Depuis la réouverture de l’AfricaMuseum il y a six ans, la question de son rôle et de sa structure suscite des débats animés, tant chez les activistes que parmi ses employés. Nadia Nsayi, politologue et auteure notable des livres « Fille de la décolonisation » et « Congolina », interpelle sur les défis de cette institution historique. Et si l’AfricaMuseum n’était pas à la hauteur des attentes de ceux qui espèrent une véritable décolonisation ?

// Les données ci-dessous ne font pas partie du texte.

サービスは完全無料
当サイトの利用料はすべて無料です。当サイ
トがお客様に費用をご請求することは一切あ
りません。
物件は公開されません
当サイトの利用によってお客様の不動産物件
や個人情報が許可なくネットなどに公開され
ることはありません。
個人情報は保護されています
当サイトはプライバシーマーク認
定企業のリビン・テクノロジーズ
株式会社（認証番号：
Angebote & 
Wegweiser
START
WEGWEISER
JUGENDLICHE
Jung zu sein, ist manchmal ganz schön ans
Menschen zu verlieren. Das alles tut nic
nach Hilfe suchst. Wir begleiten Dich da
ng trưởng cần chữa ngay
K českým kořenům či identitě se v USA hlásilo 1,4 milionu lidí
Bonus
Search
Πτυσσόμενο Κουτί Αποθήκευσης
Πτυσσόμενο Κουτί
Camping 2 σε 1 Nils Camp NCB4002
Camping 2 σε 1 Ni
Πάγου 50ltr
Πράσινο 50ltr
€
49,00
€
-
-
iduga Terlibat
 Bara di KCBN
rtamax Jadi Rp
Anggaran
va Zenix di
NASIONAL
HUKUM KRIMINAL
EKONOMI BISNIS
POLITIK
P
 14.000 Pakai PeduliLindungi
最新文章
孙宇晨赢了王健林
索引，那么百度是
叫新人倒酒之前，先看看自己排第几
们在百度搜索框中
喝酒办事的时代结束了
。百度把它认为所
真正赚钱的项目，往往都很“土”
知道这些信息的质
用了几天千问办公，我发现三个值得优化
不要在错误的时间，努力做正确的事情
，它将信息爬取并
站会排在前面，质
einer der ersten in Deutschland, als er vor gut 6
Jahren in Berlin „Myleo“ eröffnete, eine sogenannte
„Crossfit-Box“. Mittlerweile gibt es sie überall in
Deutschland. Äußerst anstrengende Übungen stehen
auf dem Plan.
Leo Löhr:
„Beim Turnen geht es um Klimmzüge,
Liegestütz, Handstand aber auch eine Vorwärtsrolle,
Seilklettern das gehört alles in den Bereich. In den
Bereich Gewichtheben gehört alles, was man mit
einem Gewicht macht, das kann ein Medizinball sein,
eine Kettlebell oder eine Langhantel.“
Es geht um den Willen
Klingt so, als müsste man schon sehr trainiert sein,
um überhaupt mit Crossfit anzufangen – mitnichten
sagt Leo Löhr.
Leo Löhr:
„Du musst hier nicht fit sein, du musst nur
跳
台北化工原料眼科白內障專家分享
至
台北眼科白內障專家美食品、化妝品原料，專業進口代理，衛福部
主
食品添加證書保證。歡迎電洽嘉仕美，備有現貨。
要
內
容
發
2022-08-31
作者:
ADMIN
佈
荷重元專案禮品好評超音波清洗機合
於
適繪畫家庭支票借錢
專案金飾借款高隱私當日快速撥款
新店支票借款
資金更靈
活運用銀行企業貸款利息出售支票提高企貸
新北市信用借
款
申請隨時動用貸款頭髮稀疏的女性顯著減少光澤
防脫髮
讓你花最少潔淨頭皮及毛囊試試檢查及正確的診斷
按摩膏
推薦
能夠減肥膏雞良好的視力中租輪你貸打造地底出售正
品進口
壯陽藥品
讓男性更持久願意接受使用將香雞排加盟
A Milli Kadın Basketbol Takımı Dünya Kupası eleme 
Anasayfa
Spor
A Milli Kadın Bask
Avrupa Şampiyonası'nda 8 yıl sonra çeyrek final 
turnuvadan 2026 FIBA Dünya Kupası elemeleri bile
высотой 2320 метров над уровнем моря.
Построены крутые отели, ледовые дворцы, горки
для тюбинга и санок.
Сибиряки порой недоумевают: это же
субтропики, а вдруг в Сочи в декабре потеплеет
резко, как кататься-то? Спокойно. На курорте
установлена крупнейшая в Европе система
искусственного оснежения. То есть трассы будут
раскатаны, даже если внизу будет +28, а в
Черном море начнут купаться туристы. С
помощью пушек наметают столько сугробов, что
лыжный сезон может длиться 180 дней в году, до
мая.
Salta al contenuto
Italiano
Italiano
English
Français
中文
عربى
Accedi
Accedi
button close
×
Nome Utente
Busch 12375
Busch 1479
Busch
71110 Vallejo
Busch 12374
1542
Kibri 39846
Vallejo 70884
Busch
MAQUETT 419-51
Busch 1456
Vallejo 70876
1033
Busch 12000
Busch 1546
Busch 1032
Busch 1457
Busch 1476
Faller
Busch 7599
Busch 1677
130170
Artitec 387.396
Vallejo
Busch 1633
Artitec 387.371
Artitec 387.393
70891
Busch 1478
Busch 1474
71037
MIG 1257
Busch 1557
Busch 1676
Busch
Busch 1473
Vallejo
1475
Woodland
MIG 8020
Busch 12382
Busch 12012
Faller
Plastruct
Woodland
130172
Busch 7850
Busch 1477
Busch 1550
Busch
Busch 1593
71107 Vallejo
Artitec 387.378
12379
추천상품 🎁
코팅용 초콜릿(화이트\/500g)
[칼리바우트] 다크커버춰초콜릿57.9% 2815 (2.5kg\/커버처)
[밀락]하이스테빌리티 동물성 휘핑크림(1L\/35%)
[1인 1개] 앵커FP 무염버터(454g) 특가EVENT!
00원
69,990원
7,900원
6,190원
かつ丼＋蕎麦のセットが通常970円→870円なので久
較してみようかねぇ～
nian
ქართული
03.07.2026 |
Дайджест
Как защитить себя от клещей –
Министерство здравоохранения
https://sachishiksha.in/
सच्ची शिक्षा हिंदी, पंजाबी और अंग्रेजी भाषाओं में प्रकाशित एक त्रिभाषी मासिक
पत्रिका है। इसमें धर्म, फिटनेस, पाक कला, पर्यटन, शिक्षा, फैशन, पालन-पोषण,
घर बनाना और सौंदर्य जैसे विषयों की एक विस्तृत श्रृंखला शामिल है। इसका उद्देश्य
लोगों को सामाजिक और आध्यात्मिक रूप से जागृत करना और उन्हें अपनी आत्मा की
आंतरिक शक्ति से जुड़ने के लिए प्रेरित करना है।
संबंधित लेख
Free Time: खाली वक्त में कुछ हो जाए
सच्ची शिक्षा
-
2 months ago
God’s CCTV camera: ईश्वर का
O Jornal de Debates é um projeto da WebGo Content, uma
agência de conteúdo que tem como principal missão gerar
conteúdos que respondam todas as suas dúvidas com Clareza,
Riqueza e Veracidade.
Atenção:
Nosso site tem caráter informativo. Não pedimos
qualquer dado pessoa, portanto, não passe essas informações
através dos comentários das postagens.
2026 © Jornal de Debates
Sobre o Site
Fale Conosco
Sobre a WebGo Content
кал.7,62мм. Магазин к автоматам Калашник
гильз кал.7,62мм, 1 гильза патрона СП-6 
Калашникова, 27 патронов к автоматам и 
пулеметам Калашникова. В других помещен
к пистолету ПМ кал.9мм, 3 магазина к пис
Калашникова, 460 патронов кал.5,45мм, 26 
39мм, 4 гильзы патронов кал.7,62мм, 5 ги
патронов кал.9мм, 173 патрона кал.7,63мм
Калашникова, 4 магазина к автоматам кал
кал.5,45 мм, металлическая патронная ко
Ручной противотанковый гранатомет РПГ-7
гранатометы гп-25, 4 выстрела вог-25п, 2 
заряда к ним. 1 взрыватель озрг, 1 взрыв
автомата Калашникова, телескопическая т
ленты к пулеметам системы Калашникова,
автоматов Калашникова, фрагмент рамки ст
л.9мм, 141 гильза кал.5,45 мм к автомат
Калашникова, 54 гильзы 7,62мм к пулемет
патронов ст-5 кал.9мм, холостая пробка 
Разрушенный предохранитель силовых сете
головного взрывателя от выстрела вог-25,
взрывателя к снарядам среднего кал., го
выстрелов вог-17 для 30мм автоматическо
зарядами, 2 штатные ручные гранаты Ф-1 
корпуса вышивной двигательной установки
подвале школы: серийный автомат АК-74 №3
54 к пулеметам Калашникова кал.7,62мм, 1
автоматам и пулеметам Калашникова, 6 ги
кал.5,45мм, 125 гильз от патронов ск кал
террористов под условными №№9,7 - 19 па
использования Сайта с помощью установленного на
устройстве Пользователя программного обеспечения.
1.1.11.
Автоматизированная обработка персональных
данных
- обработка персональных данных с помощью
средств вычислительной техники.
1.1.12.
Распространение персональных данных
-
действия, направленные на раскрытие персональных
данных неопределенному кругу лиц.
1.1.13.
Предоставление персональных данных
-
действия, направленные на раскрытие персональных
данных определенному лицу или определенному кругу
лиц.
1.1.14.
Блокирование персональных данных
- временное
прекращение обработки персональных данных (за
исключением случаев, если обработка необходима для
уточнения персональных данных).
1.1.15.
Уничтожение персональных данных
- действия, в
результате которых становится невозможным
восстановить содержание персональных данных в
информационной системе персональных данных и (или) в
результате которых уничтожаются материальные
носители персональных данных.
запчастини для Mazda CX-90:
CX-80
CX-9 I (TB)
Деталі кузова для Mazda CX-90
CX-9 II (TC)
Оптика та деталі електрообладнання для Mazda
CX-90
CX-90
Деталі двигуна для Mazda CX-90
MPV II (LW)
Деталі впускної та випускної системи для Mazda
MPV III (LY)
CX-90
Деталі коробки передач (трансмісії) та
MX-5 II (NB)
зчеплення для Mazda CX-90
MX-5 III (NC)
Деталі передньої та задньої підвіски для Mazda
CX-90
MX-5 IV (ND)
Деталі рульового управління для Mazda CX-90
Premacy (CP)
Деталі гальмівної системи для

Recrutée en 2021, Nadia Nsayi souhaitait contribuer à bâtir un musée plus inclusif et équitable. Cependant, cette vision semble de plus en plus difficile à concrétiser. Elle critique une gestion qu’elle qualifie de dépassée, concentrée autour d’un leadership unipersonnel qui, selon elle, peine à répondre aux ambitions d’innovation et à inclure efficacement la communauté africaine dans les processus décisionnels. Entre un directeur accusé de centraliser le pouvoir et un manque de diversité au sein des postes de pouvoir, le malaise est palpable.
L’un des premiers points soulevés concerne le manque de mise à jour des expositions permanentes et l’échec des expositions temporaires à attirer de nouveaux publics. Le musée, pourtant rénové récemment, peine à trouver un souffle nouveau pour renouveler son audience et moderniser son image. Plus inquiétant encore, la vision stratégique introduite fin 2024 aurait été élaborée dans la précipitation, sans véritable participation, et arbore une approche trop générale sur l’Afrique subsaharienne, oubliant parfois les problématiques spécifiques à la RDC, dont la collection constitue pourtant une large partie.
Les revendications de Nsayi vont au-delà d’une simple critique du leadership. Elle questionne aussi les racines mêmes de la mission du musée : pourquoi maintenir un musée « sur l’Afrique » quand son histoire est inextricablement liée au colonialisme belge en Afrique – en particulier au Congo, au Rwanda et au Burundi ? Pour elle, l’approche actuelle ne fait qu’entretenir un paternalisme latent, et des comportements toxiques persistent sans qu’il n’y ait de réels efforts pour instaurer une culture de débat et d’évaluation constructive.
Envisageant de quitter son poste en 2025, Nadia Nsayi considère le musée en tant qu’entité comme étant à la croisée des chemins. Elle propose une refonte radicale de sa vision, pour transformer l’institution en un lieu unique où le passé colonial belge serait étudié et transmis dans toute sa complexité. Un tel projet, selon elle, pourrait devenir une pierre angulaire pour sensibiliser le public aux impacts contemporains du colonialisme sur des enjeux tels que le racisme, la migration et même le changement climatique.
Si elle hésite à franchir le pas vers un départ, c’est parce que, malgré les difficultés, elle a contribué à organiser des événements qui ont renforcé l’inclusivité du musée. Mais cette retenue traduit aussi un sentiment d’amertume : pourquoi partir alors qu’elle a œuvré pour des changements tangibles ?
Dans cette tribune, traduite d’un texte publié dans le journal De Morgen, elle appelle à un véritable débat collectif. Ce n’est pas seulement un plaidoyer pour le changement, mais un appel à une responsabilité partagée tant chez les dirigeants que dans la société pour que l’AfricaMuseum devienne un véritable moteur de transformation sociale.